N. 00629/2025 REG.RIC.
REPUBBLICA ITALIANA
IN NOME DEL POPOLO ITALIANO
Il Tribunale Amministrativo Regionale per la Sicilia
sezione staccata di Catania (Sezione Quarta)
ha pronunciato la presente
SENTENZA
sul ricorso numero di registro generale 629 del 2025, proposto da NE IL Zappalà, rappresentata e difesa dagli avvocati Dino Caudullo ed Irene Di Mauro, con domicilio digitale come da PEC da Registri di Giustizia;
contro
il Ministero dell'istruzione e del merito, l’USR – Ufficio scolastico regionale per la Sicilia – Direzione generale, e l’USR – Ufficio scolastico regionale per la Sicilia Uff. VII ambito territoriale di Catania, in persona dei rispettivi legali rappresentanti pro tempore , rappresentati e difesi dall'Avvocatura distrettuale dello Stato di Catania, domiciliataria ex lege in Catania, via Vecchia Ognina, 149;
per l'ottemperanza
alla sentenza del Tribunale di Catania del 13 settembre 2023, n. 3479.
Visti il ricorso e i relativi allegati;
Visti gli atti di costituzione in giudizio del Ministero dell'istruzione e del merito, dell’USR – Ufficio scolastico regionale per la Sicilia – Direzione generale, e dell’USR – Ufficio scolastico regionale per la Sicilia Uff. VII ambito territoriale di Catania;
Visti gli atti della causa;
Relatore nella camera di consiglio del giorno 23 ottobre 2025 il dott. IE NA e uditi per le parti i difensori come specificato nel verbale;
Ritenuto e considerato in fatto e diritto quanto segue.

——

- DETTAGLI ESERCIZIO -
Restituisci senza modifiche il passo della sentenza che va da "ha pronunciato la" fino a "2023, n. 3479." incluso.

——

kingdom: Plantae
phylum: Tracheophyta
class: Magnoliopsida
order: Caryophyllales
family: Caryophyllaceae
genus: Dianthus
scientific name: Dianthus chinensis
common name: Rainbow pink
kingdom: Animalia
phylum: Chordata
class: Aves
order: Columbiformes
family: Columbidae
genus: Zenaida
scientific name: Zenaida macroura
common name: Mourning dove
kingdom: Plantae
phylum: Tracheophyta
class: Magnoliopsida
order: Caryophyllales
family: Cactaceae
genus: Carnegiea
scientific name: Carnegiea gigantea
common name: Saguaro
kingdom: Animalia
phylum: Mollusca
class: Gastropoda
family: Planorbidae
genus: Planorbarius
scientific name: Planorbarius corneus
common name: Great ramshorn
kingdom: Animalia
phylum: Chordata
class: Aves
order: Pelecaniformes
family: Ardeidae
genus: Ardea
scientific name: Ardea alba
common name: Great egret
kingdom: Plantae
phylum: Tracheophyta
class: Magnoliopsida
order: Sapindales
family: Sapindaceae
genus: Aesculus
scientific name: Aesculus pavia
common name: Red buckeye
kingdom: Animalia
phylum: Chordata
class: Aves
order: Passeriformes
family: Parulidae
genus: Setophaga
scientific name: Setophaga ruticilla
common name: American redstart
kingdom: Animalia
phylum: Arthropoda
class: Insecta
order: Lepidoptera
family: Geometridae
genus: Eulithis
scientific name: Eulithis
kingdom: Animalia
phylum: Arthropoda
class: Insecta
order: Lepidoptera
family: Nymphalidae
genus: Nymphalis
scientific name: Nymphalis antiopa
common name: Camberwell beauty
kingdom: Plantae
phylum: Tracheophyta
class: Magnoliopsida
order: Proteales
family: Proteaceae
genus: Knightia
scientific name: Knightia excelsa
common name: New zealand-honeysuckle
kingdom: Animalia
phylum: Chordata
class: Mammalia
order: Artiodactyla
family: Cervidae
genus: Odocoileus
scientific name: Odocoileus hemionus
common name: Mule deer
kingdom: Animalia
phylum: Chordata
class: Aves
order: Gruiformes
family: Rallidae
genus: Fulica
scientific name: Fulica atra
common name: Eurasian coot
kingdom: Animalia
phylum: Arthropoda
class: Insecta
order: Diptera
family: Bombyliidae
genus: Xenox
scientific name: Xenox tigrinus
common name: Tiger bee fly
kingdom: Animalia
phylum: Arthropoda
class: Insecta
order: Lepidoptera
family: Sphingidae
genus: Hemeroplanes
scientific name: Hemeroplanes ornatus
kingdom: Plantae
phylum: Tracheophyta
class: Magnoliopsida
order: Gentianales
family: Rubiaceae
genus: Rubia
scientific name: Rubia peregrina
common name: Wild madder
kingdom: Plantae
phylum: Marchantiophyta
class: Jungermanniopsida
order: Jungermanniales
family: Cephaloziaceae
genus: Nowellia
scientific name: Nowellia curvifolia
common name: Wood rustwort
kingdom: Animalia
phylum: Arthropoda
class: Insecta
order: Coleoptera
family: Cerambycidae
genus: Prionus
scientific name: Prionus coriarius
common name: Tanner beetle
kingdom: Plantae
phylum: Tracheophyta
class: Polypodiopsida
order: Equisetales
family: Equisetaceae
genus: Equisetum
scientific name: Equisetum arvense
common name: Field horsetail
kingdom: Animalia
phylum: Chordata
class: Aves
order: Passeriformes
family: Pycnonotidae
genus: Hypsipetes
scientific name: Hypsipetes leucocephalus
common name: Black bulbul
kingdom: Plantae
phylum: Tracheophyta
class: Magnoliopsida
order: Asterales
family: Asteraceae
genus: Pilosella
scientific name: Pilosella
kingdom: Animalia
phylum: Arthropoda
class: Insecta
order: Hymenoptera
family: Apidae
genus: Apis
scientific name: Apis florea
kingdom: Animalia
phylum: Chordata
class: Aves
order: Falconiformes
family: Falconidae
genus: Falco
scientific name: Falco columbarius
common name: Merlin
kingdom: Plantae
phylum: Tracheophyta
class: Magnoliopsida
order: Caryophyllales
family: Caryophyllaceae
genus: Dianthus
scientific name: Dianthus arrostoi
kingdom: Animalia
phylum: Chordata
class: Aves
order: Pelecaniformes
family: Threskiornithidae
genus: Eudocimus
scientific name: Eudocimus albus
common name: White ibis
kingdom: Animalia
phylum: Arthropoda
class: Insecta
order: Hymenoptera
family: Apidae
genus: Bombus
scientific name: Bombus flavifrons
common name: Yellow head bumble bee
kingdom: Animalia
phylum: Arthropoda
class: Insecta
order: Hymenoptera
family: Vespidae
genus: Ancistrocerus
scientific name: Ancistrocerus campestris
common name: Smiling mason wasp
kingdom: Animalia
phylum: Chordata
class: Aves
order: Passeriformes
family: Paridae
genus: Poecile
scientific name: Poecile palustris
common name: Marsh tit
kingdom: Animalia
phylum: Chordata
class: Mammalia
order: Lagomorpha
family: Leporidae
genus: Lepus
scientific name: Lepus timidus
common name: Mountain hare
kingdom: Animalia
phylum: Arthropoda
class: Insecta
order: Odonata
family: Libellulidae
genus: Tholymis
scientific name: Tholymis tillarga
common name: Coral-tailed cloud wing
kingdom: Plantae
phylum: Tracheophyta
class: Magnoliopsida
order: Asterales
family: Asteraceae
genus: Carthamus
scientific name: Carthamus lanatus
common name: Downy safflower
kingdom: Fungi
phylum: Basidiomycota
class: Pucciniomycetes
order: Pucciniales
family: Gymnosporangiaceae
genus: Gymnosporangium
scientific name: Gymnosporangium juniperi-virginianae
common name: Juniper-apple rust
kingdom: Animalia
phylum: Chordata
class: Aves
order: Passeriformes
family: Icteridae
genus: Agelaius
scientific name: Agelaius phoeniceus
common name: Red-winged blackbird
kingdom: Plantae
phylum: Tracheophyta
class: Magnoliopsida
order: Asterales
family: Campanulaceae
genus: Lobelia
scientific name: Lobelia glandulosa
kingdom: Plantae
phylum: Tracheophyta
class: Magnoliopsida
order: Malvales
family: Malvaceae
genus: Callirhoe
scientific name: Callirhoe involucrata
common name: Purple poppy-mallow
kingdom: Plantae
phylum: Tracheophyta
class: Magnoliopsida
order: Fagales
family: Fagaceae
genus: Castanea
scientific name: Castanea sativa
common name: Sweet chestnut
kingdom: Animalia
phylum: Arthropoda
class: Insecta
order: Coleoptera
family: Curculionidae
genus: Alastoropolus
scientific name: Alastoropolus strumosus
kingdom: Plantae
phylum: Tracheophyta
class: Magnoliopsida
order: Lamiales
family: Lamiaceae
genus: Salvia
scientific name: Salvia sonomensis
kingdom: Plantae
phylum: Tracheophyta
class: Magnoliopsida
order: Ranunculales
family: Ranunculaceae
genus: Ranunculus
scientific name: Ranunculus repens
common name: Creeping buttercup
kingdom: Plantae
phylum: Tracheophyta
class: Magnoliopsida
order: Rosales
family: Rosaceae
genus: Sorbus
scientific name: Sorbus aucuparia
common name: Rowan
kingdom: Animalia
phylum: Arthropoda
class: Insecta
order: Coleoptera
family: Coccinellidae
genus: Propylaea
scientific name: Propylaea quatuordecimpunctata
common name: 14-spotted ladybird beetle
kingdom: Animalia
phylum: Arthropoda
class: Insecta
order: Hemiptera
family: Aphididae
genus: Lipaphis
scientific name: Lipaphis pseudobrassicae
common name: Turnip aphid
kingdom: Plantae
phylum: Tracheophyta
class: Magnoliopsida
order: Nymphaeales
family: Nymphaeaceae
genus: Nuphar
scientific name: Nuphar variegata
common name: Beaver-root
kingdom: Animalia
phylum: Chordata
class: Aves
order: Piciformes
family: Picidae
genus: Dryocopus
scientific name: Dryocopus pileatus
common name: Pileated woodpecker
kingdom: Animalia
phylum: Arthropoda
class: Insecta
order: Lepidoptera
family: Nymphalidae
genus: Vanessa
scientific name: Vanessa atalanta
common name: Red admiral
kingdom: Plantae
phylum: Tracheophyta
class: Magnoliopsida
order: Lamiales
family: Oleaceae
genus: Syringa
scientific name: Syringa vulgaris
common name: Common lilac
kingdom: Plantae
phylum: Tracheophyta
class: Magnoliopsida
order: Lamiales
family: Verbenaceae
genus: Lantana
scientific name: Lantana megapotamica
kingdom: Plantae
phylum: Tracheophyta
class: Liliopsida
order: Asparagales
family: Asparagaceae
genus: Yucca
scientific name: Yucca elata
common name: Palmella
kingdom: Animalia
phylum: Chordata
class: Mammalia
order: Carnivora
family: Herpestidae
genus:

——

- RISULTATO RICHIESTO -
ha pronunciato la presente
SENTENZA
sul ricorso numero di registro generale 629 del 2025, proposto da NE IL Zappalà, rappresentata e difesa dagli avvocati Dino Caudullo ed Irene Di Mauro, con domicilio digitale come da PEC da Registri di Giustizia;
contro
il Ministero dell'istruzione e del merito, l’USR – Ufficio scolastico regionale per la Sicilia – Direzione generale, e l’USR – Ufficio scolastico regionale per la Sicilia Uff. VII ambito territoriale di Catania, in persona dei rispettivi legali rappresentanti pro tempore , rappresentati e difesi dall'Avvocatura distrettuale dello Stato di Catania, domiciliataria ex lege in Catania, via Vecchia Ognina, 149;
per l'ottemperanza
alla sentenza del Tribunale di Catania del 13 settembre 2023, n. 3479.